• _CONSEGNA 1_
Secondo le note sulla fotografia della Curva Nord, a che cosa induce lo spirito della città? Elenca tutte le voci indicate.
• _CONSEGNA 2_
Ricopia dalle note sulla fotografia della Curva Nord il passo che va da "Se ci facessimo" fino a "aguzzare la vista." compreso.
• _CONSEGNA 3_
Continua le note sulla fotografia della Curva Nord, riprendendo dopo l'ultima frase riportata.

• _ESTRATTO SCELTO_
========================================

Non sta succedendo niente!




Note a margine di una fotografia

L’istante è nitido cristallo traslucido.
Se questa foto finisse in un blocco di stampe, sarebbe tra quelle che si limitano a fare volume; che vengono passate in rassegna con la rapida superficialità del pollice. In fondo, e all’apparenza, è uno scatto elementare. In bianco e nero. Gente sui gradoni di una curva a due piani. Nulla di rimarchevole, di meritevole, di eclatante. Negli anni Ottanta, la gente andava allo stadio. Punto. Nessuna novità. Quindi. Una foto da volume, per l’appunto.
Eppure.
Se ci facessimo prendere la mano dall’ansia di meraviglia, commetteremmo un errore. Ed in quella  valutazione errata sarebbe condensata – come una metafora del contesto – la natura profonda della città nella quale è stata scattata. Ed alla quale appartiene. Perché quella è la Curva Nord di Foggia. Ed è proprio lo spirito della nostra città che induce alla superficialità, all’indifferenza, al sorvolo del lasciar perdere. Al non aguzzare la vista.
Come le sirene di Ulisse al naufragio.

========================================

• _MATERIALE_
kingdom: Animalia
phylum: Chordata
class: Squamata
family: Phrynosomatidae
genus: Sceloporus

========================================

• _RISPOSTA FINALE 1_
- la superficialità
- l'indifferenza
- il sorvolo del lasciar perdere
- il non aguzzare la vista

• _RISPOSTA FINALE 2_
Se ci facessimo prendere la mano dall’ansia di meraviglia, commetteremmo un errore. Ed in quella  valutazione errata sarebbe condensata – come una metafora del contesto – la natura profonda della città nella quale è stata scattata. Ed alla quale appartiene. Perché quella è la Curva Nord di Foggia. Ed è proprio lo spirito della nostra città che induce alla superficialità, all’indifferenza, al sorvolo del lasciar perdere. Al non aguzzare la vista.

• _RISPOSTA FINALE 3_
Foggia ti fa credere nel fato e ti dispone l’animo al fatalismo. Per persuasione più che per violenza. “Nulla può cambiare”, dice la sua baritonale voce senza vocali. “Nulla si muove davvero”. E, anche quando sembra, è la solita, meridionale storia da Gattopardo. Non ne vale la pena. Non ti sbattere, non te ne incaricare, non ti spandicare. Muovi quel pollice, vai avanti con quelle foto! Svelto!
Ma bisogna coltivare il coraggio di disobbedire. Anche al buon senso della terra natìa.
Vale la pena soffermarsi sull’istante nitido e cristallino in cui il falso movimento di questa comunità si autorappresenta. L’attimo in cui si compie, con naturalezza, e quello in cui si ricorda. Si ricostruisce. Urge.

Foggia-Barletta. 9 ottobre 1983.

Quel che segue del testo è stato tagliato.